## Given task
Copy out the data lines that start at the line containing "collectors: L. R. Parodi" and end at the line containing "collector number: 1586", including both of those lines, and nothing else.

_ _ _ _ _

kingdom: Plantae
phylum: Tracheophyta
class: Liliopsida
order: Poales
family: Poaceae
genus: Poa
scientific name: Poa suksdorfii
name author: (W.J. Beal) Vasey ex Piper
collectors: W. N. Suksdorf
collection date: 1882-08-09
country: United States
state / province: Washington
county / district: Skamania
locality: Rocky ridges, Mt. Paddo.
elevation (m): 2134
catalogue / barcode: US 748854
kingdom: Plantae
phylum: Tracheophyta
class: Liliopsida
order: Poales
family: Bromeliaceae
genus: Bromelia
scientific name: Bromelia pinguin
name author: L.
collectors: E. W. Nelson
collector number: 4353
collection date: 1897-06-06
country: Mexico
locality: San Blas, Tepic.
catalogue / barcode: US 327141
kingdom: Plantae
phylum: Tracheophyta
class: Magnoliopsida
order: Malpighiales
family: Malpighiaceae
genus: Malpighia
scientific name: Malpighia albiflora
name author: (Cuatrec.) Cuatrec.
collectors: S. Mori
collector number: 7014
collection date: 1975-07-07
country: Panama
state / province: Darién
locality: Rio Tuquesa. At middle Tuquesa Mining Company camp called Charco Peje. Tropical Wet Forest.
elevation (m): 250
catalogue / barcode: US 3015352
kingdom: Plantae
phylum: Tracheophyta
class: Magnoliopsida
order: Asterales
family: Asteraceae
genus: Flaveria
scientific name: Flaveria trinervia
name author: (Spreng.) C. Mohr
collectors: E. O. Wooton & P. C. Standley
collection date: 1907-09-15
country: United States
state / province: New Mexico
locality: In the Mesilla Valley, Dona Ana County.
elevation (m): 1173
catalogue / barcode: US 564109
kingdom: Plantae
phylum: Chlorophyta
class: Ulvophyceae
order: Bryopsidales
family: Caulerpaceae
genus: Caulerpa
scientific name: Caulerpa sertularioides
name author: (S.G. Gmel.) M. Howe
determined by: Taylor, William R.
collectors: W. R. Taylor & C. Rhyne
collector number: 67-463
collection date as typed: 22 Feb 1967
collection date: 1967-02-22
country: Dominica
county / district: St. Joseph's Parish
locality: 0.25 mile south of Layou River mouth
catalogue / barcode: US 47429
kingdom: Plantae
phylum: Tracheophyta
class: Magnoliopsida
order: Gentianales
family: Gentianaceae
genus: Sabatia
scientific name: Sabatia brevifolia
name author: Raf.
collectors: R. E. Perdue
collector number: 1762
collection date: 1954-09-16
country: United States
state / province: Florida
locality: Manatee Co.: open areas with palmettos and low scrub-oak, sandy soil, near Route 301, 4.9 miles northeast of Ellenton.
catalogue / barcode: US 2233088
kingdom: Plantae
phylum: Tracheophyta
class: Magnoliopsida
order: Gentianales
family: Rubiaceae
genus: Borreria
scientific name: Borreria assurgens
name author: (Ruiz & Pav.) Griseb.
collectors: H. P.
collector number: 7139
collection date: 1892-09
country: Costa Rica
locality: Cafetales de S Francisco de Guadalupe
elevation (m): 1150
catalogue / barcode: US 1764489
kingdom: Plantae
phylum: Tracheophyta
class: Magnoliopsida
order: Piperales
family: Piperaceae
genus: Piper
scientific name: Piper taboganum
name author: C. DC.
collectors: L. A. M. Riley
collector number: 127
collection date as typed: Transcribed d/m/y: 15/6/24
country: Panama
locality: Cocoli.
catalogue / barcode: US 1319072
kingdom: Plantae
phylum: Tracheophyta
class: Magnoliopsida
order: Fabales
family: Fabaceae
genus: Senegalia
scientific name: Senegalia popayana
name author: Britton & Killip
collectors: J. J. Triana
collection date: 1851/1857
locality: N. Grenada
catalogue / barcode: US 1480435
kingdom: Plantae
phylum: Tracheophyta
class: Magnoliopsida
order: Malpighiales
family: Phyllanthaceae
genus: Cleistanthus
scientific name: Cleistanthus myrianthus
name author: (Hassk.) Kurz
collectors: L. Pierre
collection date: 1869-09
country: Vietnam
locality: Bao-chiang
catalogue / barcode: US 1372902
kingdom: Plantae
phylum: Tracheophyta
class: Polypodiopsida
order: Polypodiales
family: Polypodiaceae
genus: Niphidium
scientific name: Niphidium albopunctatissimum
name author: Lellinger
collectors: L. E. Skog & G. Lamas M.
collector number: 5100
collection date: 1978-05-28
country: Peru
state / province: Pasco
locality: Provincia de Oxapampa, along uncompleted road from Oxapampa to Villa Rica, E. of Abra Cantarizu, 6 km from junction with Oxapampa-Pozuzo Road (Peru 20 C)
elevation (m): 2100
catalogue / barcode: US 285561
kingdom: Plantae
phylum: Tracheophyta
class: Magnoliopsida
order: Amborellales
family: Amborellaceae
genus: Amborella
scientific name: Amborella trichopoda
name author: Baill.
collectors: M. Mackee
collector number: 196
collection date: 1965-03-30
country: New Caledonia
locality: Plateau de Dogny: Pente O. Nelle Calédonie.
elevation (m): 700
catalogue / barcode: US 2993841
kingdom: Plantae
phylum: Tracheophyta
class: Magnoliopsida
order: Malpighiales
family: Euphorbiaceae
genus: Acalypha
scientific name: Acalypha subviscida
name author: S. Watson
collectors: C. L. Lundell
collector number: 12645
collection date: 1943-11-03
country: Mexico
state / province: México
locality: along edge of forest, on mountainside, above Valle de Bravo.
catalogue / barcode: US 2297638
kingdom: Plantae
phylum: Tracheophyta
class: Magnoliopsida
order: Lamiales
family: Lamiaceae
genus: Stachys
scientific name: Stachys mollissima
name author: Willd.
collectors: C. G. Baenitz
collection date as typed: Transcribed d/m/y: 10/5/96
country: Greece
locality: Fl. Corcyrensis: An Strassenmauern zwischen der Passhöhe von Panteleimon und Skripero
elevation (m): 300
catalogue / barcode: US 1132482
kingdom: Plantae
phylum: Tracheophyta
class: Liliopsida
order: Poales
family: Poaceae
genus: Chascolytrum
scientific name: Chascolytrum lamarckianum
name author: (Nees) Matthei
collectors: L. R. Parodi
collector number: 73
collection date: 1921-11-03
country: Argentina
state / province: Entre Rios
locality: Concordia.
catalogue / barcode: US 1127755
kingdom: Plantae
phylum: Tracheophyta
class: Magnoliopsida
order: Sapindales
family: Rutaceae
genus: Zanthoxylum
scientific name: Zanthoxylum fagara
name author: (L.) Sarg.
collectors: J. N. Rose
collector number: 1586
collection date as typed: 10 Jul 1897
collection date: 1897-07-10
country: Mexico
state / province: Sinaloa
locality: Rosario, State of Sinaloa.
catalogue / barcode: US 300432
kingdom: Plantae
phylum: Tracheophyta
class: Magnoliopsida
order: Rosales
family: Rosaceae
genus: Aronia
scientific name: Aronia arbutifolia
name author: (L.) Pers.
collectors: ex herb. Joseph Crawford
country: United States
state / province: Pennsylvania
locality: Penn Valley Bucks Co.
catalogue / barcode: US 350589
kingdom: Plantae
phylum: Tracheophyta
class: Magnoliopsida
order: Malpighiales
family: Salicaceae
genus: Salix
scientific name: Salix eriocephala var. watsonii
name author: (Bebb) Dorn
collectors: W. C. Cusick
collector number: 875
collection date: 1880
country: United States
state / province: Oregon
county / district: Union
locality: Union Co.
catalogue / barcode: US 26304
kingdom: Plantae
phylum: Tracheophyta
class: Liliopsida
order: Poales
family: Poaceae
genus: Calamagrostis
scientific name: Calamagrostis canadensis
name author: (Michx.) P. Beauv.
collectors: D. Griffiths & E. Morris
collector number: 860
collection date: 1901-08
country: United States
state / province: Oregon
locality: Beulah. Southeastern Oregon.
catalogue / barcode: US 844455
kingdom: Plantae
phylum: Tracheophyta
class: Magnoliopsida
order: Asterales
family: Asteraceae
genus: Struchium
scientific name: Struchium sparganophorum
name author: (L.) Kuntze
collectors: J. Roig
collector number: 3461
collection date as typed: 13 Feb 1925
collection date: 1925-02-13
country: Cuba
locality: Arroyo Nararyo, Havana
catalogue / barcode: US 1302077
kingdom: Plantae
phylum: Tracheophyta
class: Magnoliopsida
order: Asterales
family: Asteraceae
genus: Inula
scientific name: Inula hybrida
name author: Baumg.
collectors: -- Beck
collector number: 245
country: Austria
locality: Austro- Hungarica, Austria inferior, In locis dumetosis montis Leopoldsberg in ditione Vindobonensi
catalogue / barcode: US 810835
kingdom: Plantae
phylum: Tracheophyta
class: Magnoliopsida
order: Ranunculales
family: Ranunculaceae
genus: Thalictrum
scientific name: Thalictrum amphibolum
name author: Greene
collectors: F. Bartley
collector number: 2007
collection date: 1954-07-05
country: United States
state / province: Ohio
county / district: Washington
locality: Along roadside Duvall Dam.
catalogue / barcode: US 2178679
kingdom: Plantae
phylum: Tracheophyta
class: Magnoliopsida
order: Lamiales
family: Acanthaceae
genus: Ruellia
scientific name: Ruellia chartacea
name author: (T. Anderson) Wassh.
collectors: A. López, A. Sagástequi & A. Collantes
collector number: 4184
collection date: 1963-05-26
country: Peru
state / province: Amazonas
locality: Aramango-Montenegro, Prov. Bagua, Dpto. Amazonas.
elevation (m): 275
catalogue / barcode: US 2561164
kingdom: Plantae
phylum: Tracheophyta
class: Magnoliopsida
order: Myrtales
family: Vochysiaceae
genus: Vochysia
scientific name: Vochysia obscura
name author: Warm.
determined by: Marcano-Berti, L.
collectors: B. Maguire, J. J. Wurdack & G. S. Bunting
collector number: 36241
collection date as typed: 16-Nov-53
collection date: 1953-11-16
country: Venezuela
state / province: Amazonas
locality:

_ _ _ _ _

## Full response
collectors: L. R. Parodi
collector number: 73
collection date: 1921-11-03
country: Argentina
state / province: Entre Rios
locality: Concordia.
catalogue / barcode: US 1127755
kingdom: Plantae
phylum: Tracheophyta
class: Magnoliopsida
order: Sapindales
family: Rutaceae
genus: Zanthoxylum
scientific name: Zanthoxylum fagara
name author: (L.) Sarg.
collectors: J. N. Rose
collector number: 1586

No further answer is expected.